Directions for this task:
Return all of the data exactly as given.

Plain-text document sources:

________

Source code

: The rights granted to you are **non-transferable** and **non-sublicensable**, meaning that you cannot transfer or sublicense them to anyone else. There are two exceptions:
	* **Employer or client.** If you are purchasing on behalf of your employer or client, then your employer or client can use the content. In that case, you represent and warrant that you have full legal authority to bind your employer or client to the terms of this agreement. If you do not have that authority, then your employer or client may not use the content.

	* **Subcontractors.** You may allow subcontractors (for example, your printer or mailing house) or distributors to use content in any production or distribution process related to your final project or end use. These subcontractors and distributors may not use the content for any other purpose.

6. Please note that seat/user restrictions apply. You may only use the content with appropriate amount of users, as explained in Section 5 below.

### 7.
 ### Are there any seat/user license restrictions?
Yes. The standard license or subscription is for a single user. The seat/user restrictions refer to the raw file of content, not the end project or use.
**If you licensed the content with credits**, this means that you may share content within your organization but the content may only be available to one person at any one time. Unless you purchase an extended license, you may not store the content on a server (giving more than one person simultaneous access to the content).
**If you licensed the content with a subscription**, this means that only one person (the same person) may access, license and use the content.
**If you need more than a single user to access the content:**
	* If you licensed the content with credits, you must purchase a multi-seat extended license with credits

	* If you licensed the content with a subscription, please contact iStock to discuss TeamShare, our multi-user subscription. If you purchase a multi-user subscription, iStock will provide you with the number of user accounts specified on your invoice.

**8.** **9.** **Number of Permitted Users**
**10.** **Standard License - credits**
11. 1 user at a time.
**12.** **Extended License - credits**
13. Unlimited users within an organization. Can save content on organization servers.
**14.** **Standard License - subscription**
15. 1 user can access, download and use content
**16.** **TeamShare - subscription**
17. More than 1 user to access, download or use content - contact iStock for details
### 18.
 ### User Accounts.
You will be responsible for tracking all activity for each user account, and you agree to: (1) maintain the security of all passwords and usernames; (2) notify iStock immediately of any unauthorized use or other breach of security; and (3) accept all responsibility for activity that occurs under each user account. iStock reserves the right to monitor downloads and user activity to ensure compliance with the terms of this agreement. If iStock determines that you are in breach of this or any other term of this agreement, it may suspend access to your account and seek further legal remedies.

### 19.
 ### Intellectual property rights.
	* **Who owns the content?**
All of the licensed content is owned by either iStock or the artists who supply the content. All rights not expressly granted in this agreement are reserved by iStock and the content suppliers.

________

Expected answer:
Source code

: The rights granted to you are **non-transferable** and **non-sublicensable**, meaning that you cannot transfer or sublicense them to anyone else. There are two exceptions:
	* **Employer or client.** If you are purchasing on behalf of your employer or client, then your employer or client can use the content. In that case, you represent and warrant that you have full legal authority to bind your employer or client to the terms of this agreement. If you do not have that authority, then your employer or client may not use the content.

	* **Subcontractors.** You may allow subcontractors (for example, your printer or mailing house) or distributors to use content in any production or distribution process related to your final project or end use. These subcontractors and distributors may not use the content for any other purpose.

6. Please note that seat/user restrictions apply. You may only use the content with appropriate amount of users, as explained in Section 5 below.

### 7.
 ### Are there any seat/user license restrictions?
Yes. The standard license or subscription is for a single user. The seat/user restrictions refer to the raw file of content, not the end project or use.
**If you licensed the content with credits**, this means that you may share content within your organization but the content may only be available to one person at any one time. Unless you purchase an extended license, you may not store the content on a server (giving more than one person simultaneous access to the content).
**If you licensed the content with a subscription**, this means that only one person (the same person) may access, license and use the content.
**If you need more than a single user to access the content:**
	* If you licensed the content with credits, you must purchase a multi-seat extended license with credits

	* If you licensed the content with a subscription, please contact iStock to discuss TeamShare, our multi-user subscription. If you purchase a multi-user subscription, iStock will provide you with the number of user accounts specified on your invoice.

**8.** **9.** **Number of Permitted Users**
**10.** **Standard License - credits**
11. 1 user at a time.
**12.** **Extended License - credits**
13. Unlimited users within an organization. Can save content on organization servers.
**14.** **Standard License - subscription**
15. 1 user can access, download and use content
**16.** **TeamShare - subscription**
17. More than 1 user to access, download or use content - contact iStock for details
### 18.
 ### User Accounts.
You will be responsible for tracking all activity for each user account, and you agree to: (1) maintain the security of all passwords and usernames; (2) notify iStock immediately of any unauthorized use or other breach of security; and (3) accept all responsibility for activity that occurs under each user account. iStock reserves the right to monitor downloads and user activity to ensure compliance with the terms of this agreement. If iStock determines that you are in breach of this or any other term of this agreement, it may suspend access to your account and seek further legal remedies.

### 19.
 ### Intellectual property rights.
	* **Who owns the content?**
All of the licensed content is owned by either iStock or the artists who supply the content. All rights not expressly granted in this agreement are reserved by iStock and the content suppliers.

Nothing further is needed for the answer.